[[ RECORDS SHOWN open ]]

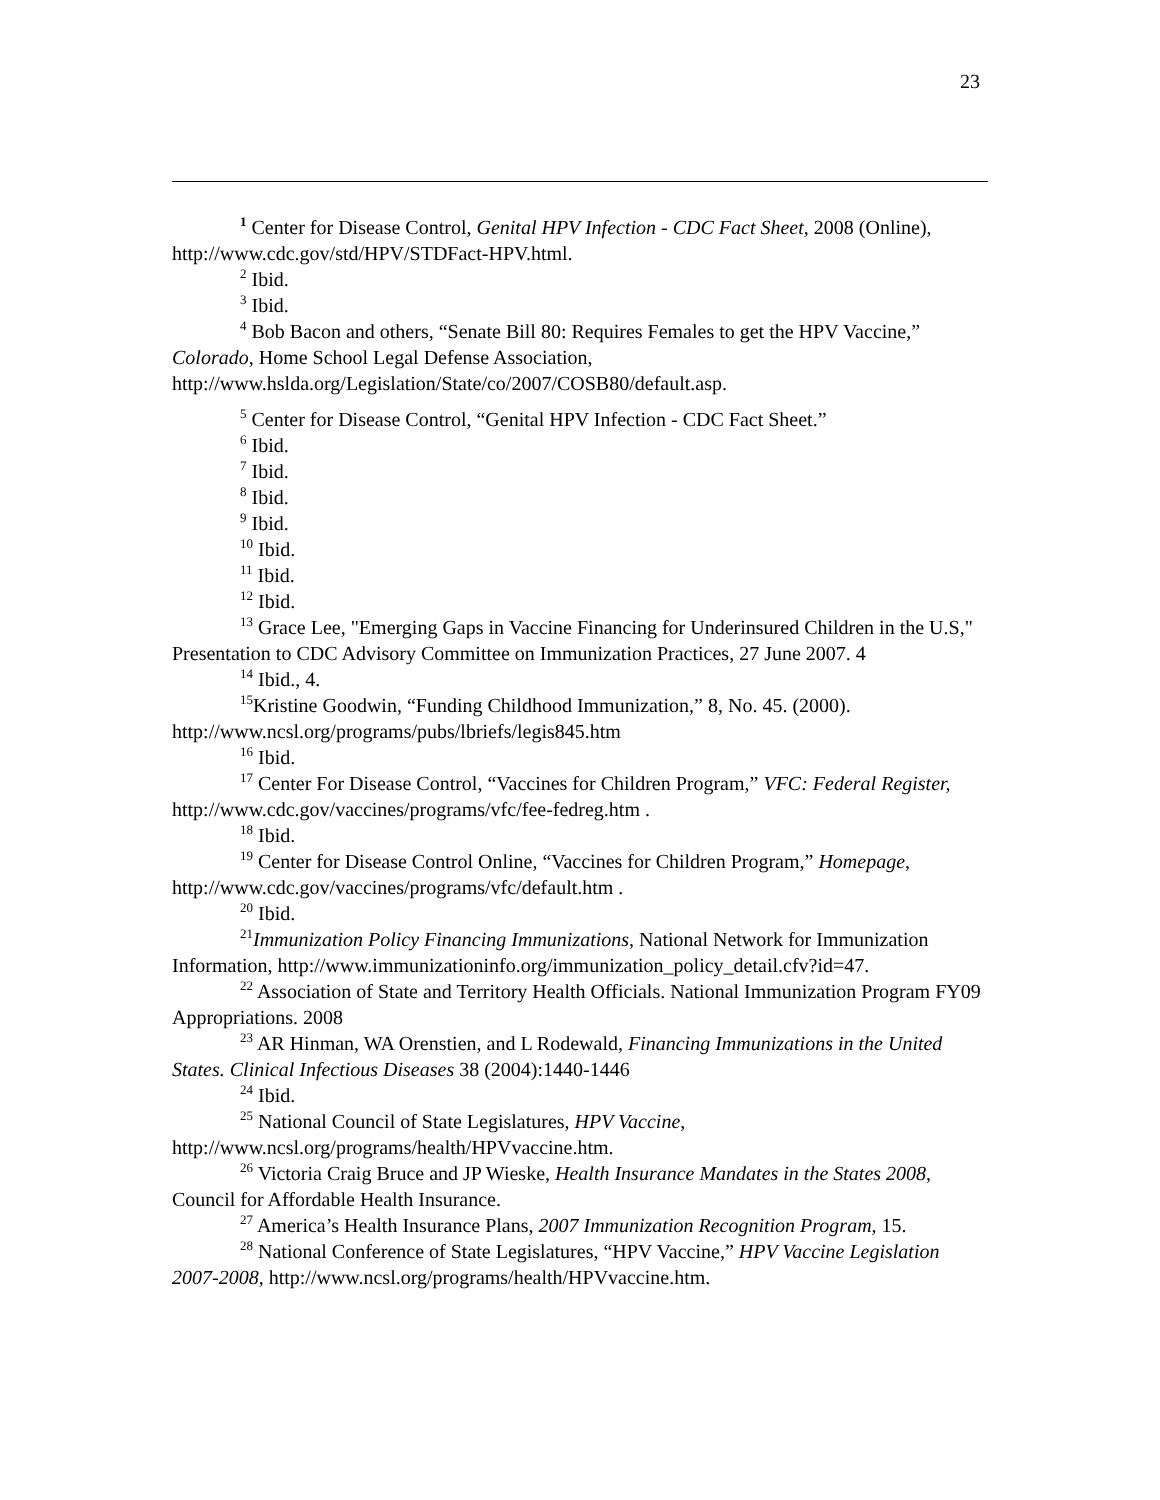23
<sup>1</sup> Center for Disease Control, Genital HPV Infection - CDC Fact Sheet, 2008 (Online), http://www.cdc.gov/std/HPV/STDFact-HPV.html.
<sup>2</sup> Ibid.
<sup>3</sup> Ibid.
<sup>4</sup> Bob Bacon and others, “Senate Bill 80: Requires Females to get the HPV Vaccine,” Colorado, Home School Legal Defense Association, http://www.hslda.org/Legislation/State/co/2007/COSB80/default.asp.
<sup>5</sup> Center for Disease Control, “Genital HPV Infection - CDC Fact Sheet.”
<sup>6</sup> Ibid.
<sup>7</sup> Ibid.
<sup>8</sup> Ibid.
<sup>9</sup> Ibid.
<sup>10</sup> Ibid.
<sup>11</sup> Ibid.
<sup>12</sup> Ibid.
<sup>13</sup> Grace Lee, "Emerging Gaps in Vaccine Financing for Underinsured Children in the U.S," Presentation to CDC Advisory Committee on Immunization Practices, 27 June 2007. 4
<sup>14</sup> Ibid., 4.
<sup>15</sup> Kristine Goodwin, “Funding Childhood Immunization,” 8, No. 45. (2000). http://www.ncsl.org/programs/pubs/lbriefs/legis845.htm
<sup>16</sup> Ibid.
<sup>17</sup> Center For Disease Control, “Vaccines for Children Program,” VFC: Federal Register, http://www.cdc.gov/vaccines/programs/vfc/fee-fedreg.htm .
<sup>18</sup> Ibid.
<sup>19</sup> Center for Disease Control Online, “Vaccines for Children Program,” Homepage, http://www.cdc.gov/vaccines/programs/vfc/default.htm .
<sup>20</sup> Ibid.
<sup>21</sup> Immunization Policy Financing Immunizations, National Network for Immunization Information, http://www.immunizationinfo.org/immunization_policy_detail.cfv?id=47.
<sup>22</sup> Association of State and Territory Health Officials. National Immunization Program FY09 Appropriations. 2008
<sup>23</sup> AR Hinman, WA Orenstien, and L Rodewald, Financing Immunizations in the United States. Clinical Infectious Diseases 38 (2004):1440-1446
<sup>24</sup> Ibid.
<sup>25</sup> National Council of State Legislatures, HPV Vaccine, http://www.ncsl.org/programs/health/HPVvaccine.htm.
<sup>26</sup> Victoria Craig Bruce and JP Wieske, Health Insurance Mandates in the States 2008, Council for Affordable Health Insurance.
<sup>27</sup> America’s Health Insurance Plans, 2007 Immunization Recognition Program, 15.
<sup>28</sup> National Conference of State Legislatures, “HPV Vaccine,” HPV Vaccine Legislation 2007-2008, http://www.ncsl.org/programs/health/HPVvaccine.htm.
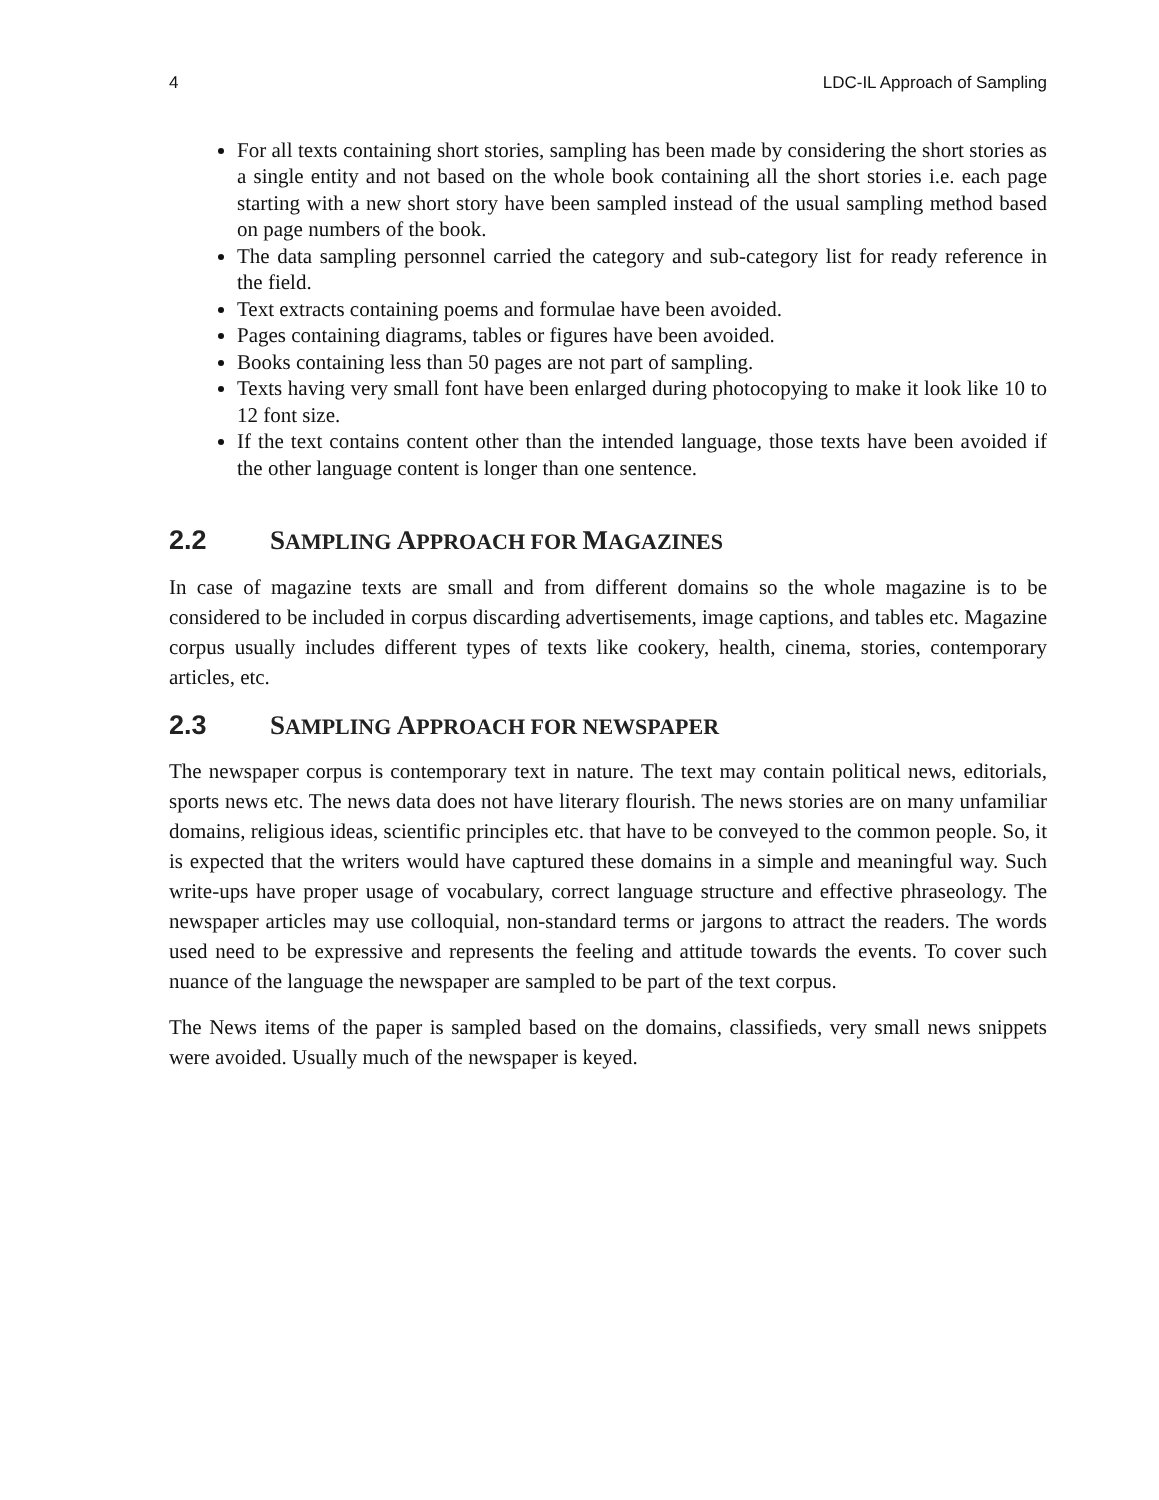4 LDC-IL Approach of Sampling
For all texts containing short stories, sampling has been made by considering the short stories as a single entity and not based on the whole book containing all the short stories i.e. each page starting with a new short story have been sampled instead of the usual sampling method based on page numbers of the book.
The data sampling personnel carried the category and sub-category list for ready reference in the field.
Text extracts containing poems and formulae have been avoided.
Pages containing diagrams, tables or figures have been avoided.
Books containing less than 50 pages are not part of sampling.
Texts having very small font have been enlarged during photocopying to make it look like 10 to 12 font size.
If the text contains content other than the intended language, those texts have been avoided if the other language content is longer than one sentence.
2.2 SAMPLING APPROACH FOR MAGAZINES
In case of magazine texts are small and from different domains so the whole magazine is to be considered to be included in corpus discarding advertisements, image captions, and tables etc. Magazine corpus usually includes different types of texts like cookery, health, cinema, stories, contemporary articles, etc.
2.3 SAMPLING APPROACH FOR NEWSPAPER
The newspaper corpus is contemporary text in nature. The text may contain political news, editorials, sports news etc. The news data does not have literary flourish. The news stories are on many unfamiliar domains, religious ideas, scientific principles etc. that have to be conveyed to the common people. So, it is expected that the writers would have captured these domains in a simple and meaningful way. Such write-ups have proper usage of vocabulary, correct language structure and effective phraseology. The newspaper articles may use colloquial, non-standard terms or jargons to attract the readers. The words used need to be expressive and represents the feeling and attitude towards the events. To cover such nuance of the language the newspaper are sampled to be part of the text corpus.
The News items of the paper is sampled based on the domains, classifieds, very small news snippets were avoided. Usually much of the newspaper is keyed.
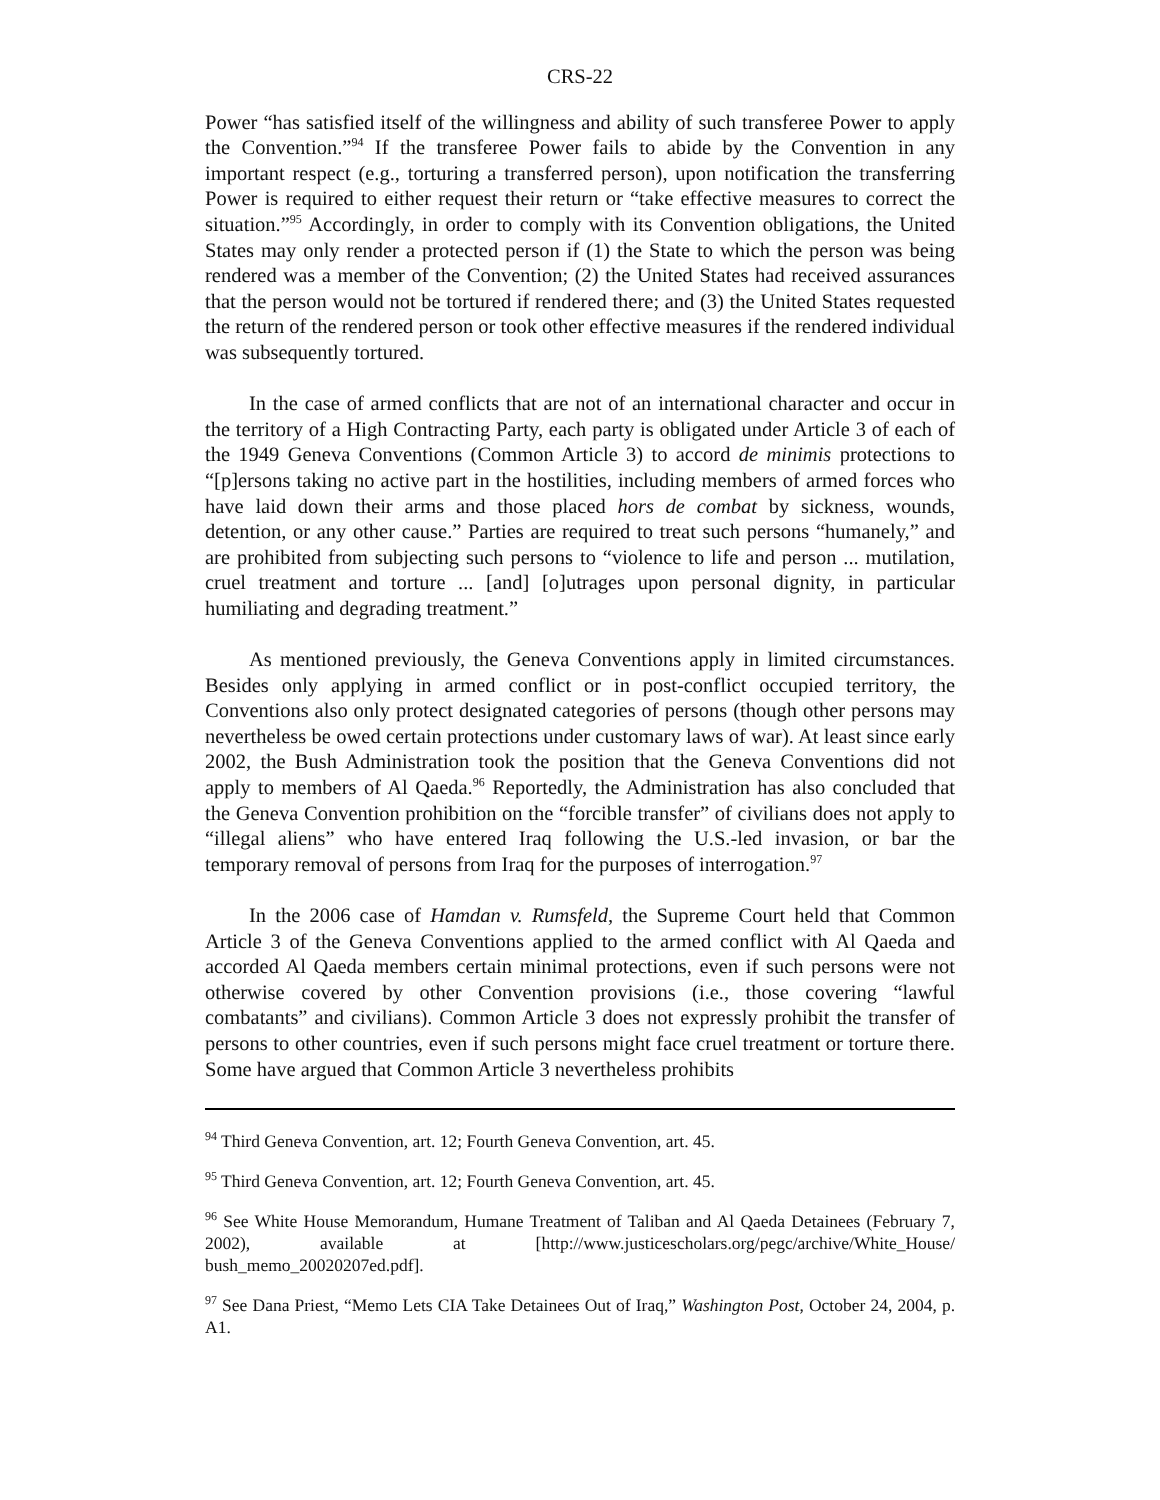CRS-22
Power “has satisfied itself of the willingness and ability of such transferee Power to apply the Convention.”<sup>94</sup> If the transferee Power fails to abide by the Convention in any important respect (e.g., torturing a transferred person), upon notification the transferring Power is required to either request their return or “take effective measures to correct the situation.”<sup>95</sup> Accordingly, in order to comply with its Convention obligations, the United States may only render a protected person if (1) the State to which the person was being rendered was a member of the Convention; (2) the United States had received assurances that the person would not be tortured if rendered there; and (3) the United States requested the return of the rendered person or took other effective measures if the rendered individual was subsequently tortured.
In the case of armed conflicts that are not of an international character and occur in the territory of a High Contracting Party, each party is obligated under Article 3 of each of the 1949 Geneva Conventions (Common Article 3) to accord de minimis protections to “[p]ersons taking no active part in the hostilities, including members of armed forces who have laid down their arms and those placed hors de combat by sickness, wounds, detention, or any other cause.” Parties are required to treat such persons “humanely,” and are prohibited from subjecting such persons to “violence to life and person ... mutilation, cruel treatment and torture ... [and] [o]utrages upon personal dignity, in particular humiliating and degrading treatment.”
As mentioned previously, the Geneva Conventions apply in limited circumstances. Besides only applying in armed conflict or in post-conflict occupied territory, the Conventions also only protect designated categories of persons (though other persons may nevertheless be owed certain protections under customary laws of war). At least since early 2002, the Bush Administration took the position that the Geneva Conventions did not apply to members of Al Qaeda.<sup>96</sup> Reportedly, the Administration has also concluded that the Geneva Convention prohibition on the “forcible transfer” of civilians does not apply to “illegal aliens” who have entered Iraq following the U.S.-led invasion, or bar the temporary removal of persons from Iraq for the purposes of interrogation.<sup>97</sup>
In the 2006 case of Hamdan v. Rumsfeld, the Supreme Court held that Common Article 3 of the Geneva Conventions applied to the armed conflict with Al Qaeda and accorded Al Qaeda members certain minimal protections, even if such persons were not otherwise covered by other Convention provisions (i.e., those covering “lawful combatants” and civilians). Common Article 3 does not expressly prohibit the transfer of persons to other countries, even if such persons might face cruel treatment or torture there. Some have argued that Common Article 3 nevertheless prohibits
<sup>94</sup> Third Geneva Convention, art. 12; Fourth Geneva Convention, art. 45.
<sup>95</sup> Third Geneva Convention, art. 12; Fourth Geneva Convention, art. 45.
<sup>96</sup> See White House Memorandum, Humane Treatment of Taliban and Al Qaeda Detainees (February 7, 2002), available at [http://www.justicescholars.org/pegc/archive/White_House/ bush_memo_20020207ed.pdf].
<sup>97</sup> See Dana Priest, “Memo Lets CIA Take Detainees Out of Iraq,” Washington Post, October 24, 2004, p. A1.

[[ RECORDS SHOWN closed ]]

Start with the line above that contains "<sup>2</sup> Ibid." and stop after the line that contains "<sup>12</sup> Ibid.". Output those lines exactly, and only those.

» **ANSWER**:
<sup>2</sup> Ibid.
<sup>3</sup> Ibid.
<sup>4</sup> Bob Bacon and others, “Senate Bill 80: Requires Females to get the HPV Vaccine,” Colorado, Home School Legal Defense Association, http://www.hslda.org/Legislation/State/co/2007/COSB80/default.asp.
<sup>5</sup> Center for Disease Control, “Genital HPV Infection - CDC Fact Sheet.”
<sup>6</sup> Ibid.
<sup>7</sup> Ibid.
<sup>8</sup> Ibid.
<sup>9</sup> Ibid.
<sup>10</sup> Ibid.
<sup>11</sup> Ibid.
<sup>12</sup> Ibid.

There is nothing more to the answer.